I first reviewed this movie in August 2009. Just watched it again the other day and the cinematography is still gorgeous. A must see, if you haven't....
If you walked around our home you would find it decorated in a mostly western theme – a skull-mounted elk head over the fireplace, Dave Jensen photographs of Oregon in the halls, a Terpning Indian print over the piano and everywhere muted earth tones. However, if you poked your head into our downstairs powder room your interest would be drawn towards a seemingly out-of-place portrait of a young woman gazing back at you over her shoulder.

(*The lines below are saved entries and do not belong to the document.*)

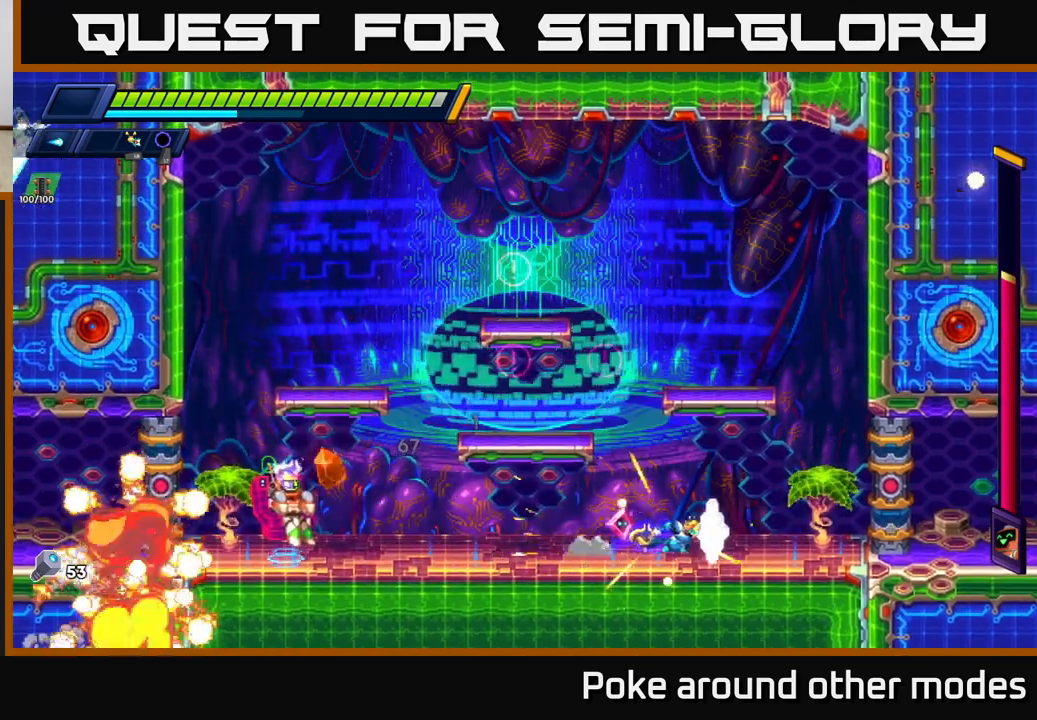
{"buttons": ["X"], "left_stick": "center", "right_stick": "center", "events": [[67, "R2", "up"], [83, "left_stick", "left"], [133, "X", "down"], [217, "X", "up"], [233, "left_stick", "center"], [300, "X", "down"], [400, "X", "up"], [483, "X", "down"]]}
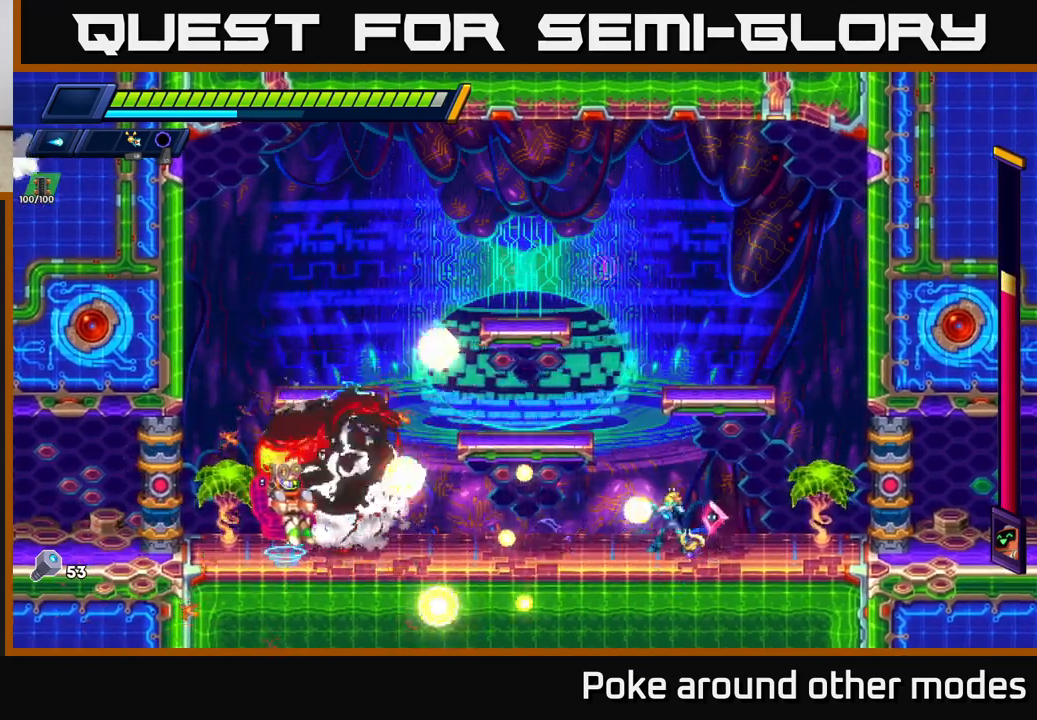
{"buttons": [], "left_stick": "center", "right_stick": "center", "events": [[83, "X", "up"], [167, "X", "down"], [267, "X", "up"], [350, "X", "down"], [450, "X", "up"]]}
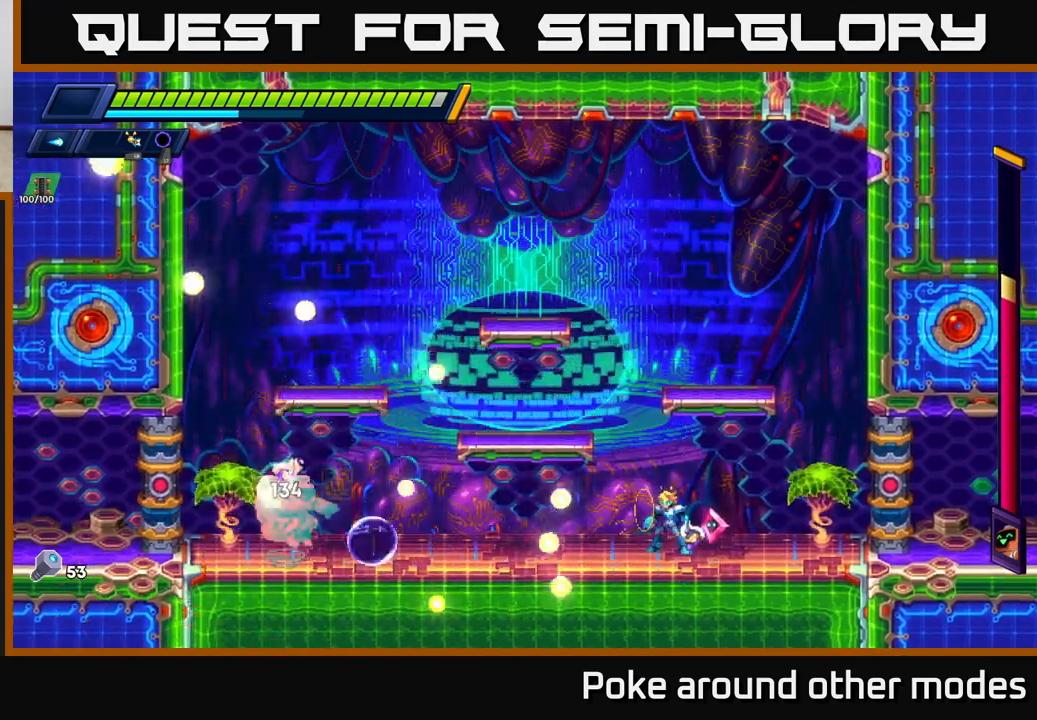
{"buttons": [], "left_stick": "center", "right_stick": "center", "events": [[33, "X", "down"], [133, "X", "up"], [217, "X", "down"], [317, "X", "up"], [400, "X", "down"], [500, "X", "up"]]}
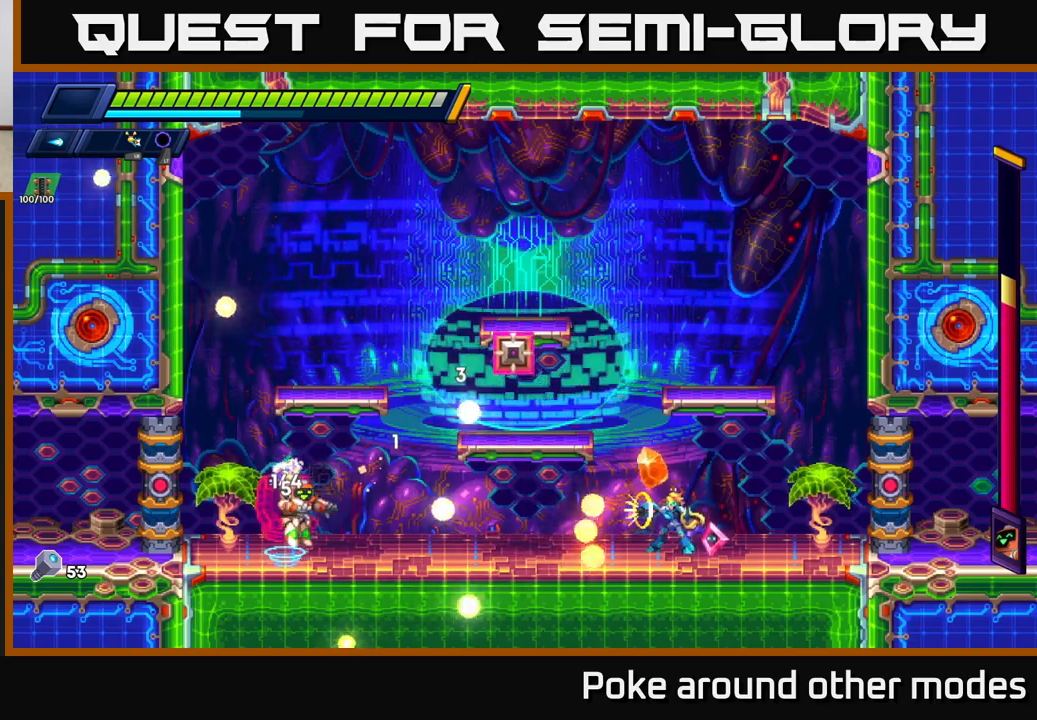
{"buttons": ["X"], "left_stick": "right", "right_stick": "center", "events": [[83, "X", "down"], [183, "X", "up"], [267, "X", "down"], [333, "left_stick", "right"], [350, "X", "up"], [433, "X", "down"]]}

If you looked up close, you would notice a slightly yellowed glaze over the print that has developed a mesh of fine cracks, attesting to age, but the girl herself seems timeless – the head is covered as one from past centuries, her rounded face, deep eyes and hopelessly full lips suggest a modern woman. The hair covering strikes me as unusual for any era, a turban-like wrap of blue and white cloth. Finally, you will notice a substantial, teardrop pearl earring reflecting light from a source off to her left. She is Jan Vermeer’s “Girl With A Pearl Earring.”

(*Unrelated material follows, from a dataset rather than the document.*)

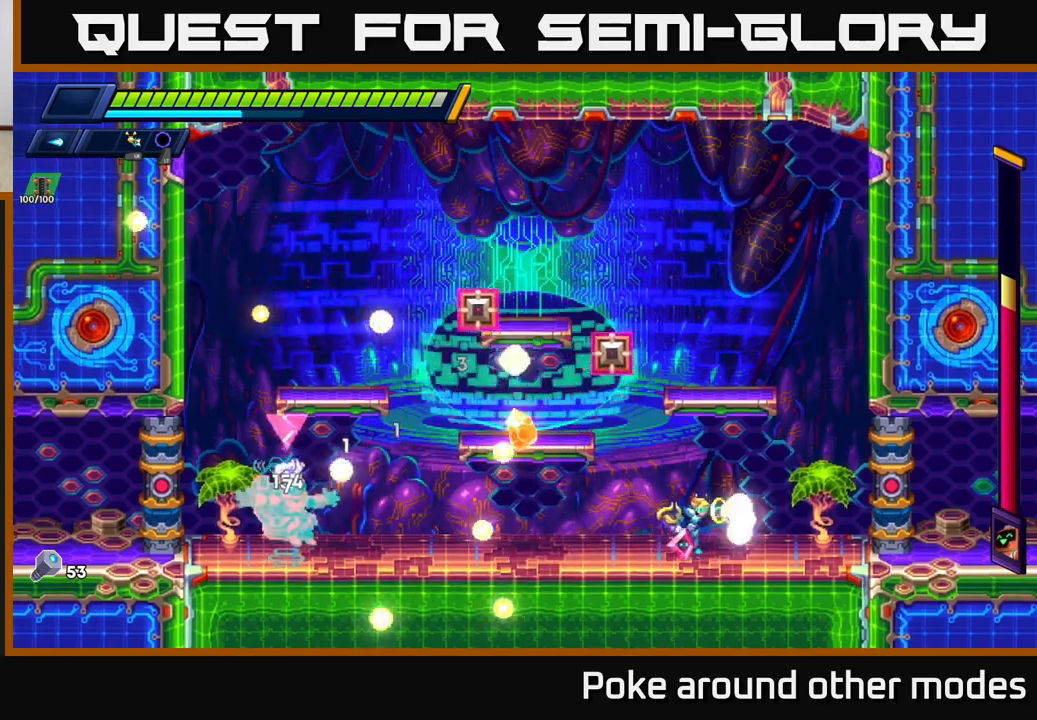
{"buttons": ["R2"], "left_stick": "left", "right_stick": "center", "events": [[33, "X", "up"], [117, "X", "down"], [217, "X", "up"], [433, "left_stick", "left"], [467, "R2", "down"]]}
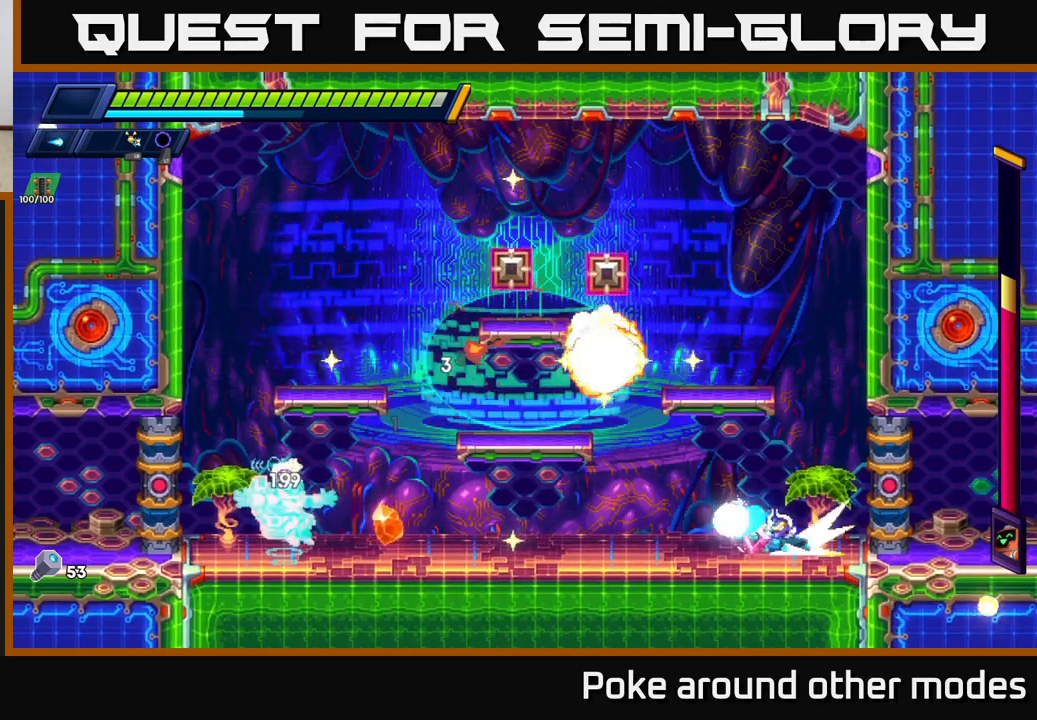
{"buttons": ["X"], "left_stick": "center", "right_stick": "center", "events": [[67, "A", "down"], [100, "left_stick", "center"], [117, "R2", "up"], [133, "X", "down"], [183, "A", "up"], [217, "X", "up"], [317, "X", "down"], [417, "X", "up"], [483, "X", "down"]]}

The memory is foggy, but somewhere in grade school I was given a historical comic book that told the story of a boy who skated on frozen, Dutch canals and whose uncle was a painter. My imagination was captured by the descriptions of the pain-staking transformation of pigment in to paint, as well as images of seventeenth century, Dutch life. I guess that may partially explain why many years later when I first saw Vermeer’s art I claimed him as my favorite painter. Or maybe it's just because he's great. Other works I've enjoyed include “View Of Delft”, “The Milkmaid”, “Girl With A Red Hat” and “The Geographer”.
You would think that if I was such a Vermeer fan by now I would have seen the 2003 same-titled film telling a fictional tale behind this painting. Well, I did this weekend and would recommend it as a feast for the eyes. Shot after shot are framed as if painted by a Dutch master. Sets and costumes fit every image I’ve ever had of life in Holland. Lighting is a masterpiece in itself with natural and firelight giving rich contrast to the shadows of this incandescent-free time. One particularly lovely scene showed the girl, Greet, peeking through wavy glass into a candle and torch lit banquet. lt just screamed Rembrandt.
The story itself, though tolerable, was not one I would likely go back to hear. Greet, a housemaid for the Vermeer household, catches the painter’s eye and the painter’s lust. There are other men, the local butcher boy and Vermeer’s patron along with all the sexual tension you would expect in the presence of such a beauty. Vermeer’s wife eventually has enough and out goes Greet, but not before the painting is completed. You also get to endure the post-modern themes of class and gender exploitation, but I'd be surprised if those weren't major sins of the day in 1660.
The painting, by the way, sold in 1881 for two guilders and sixpence – in today’s exchange, about the same price that I paid to rent this film. It's worth it at twice the price as a special treat for the eyes. The film that is. I can’t imagine what the painting would auction for if it was ever to leave its home in The Hague.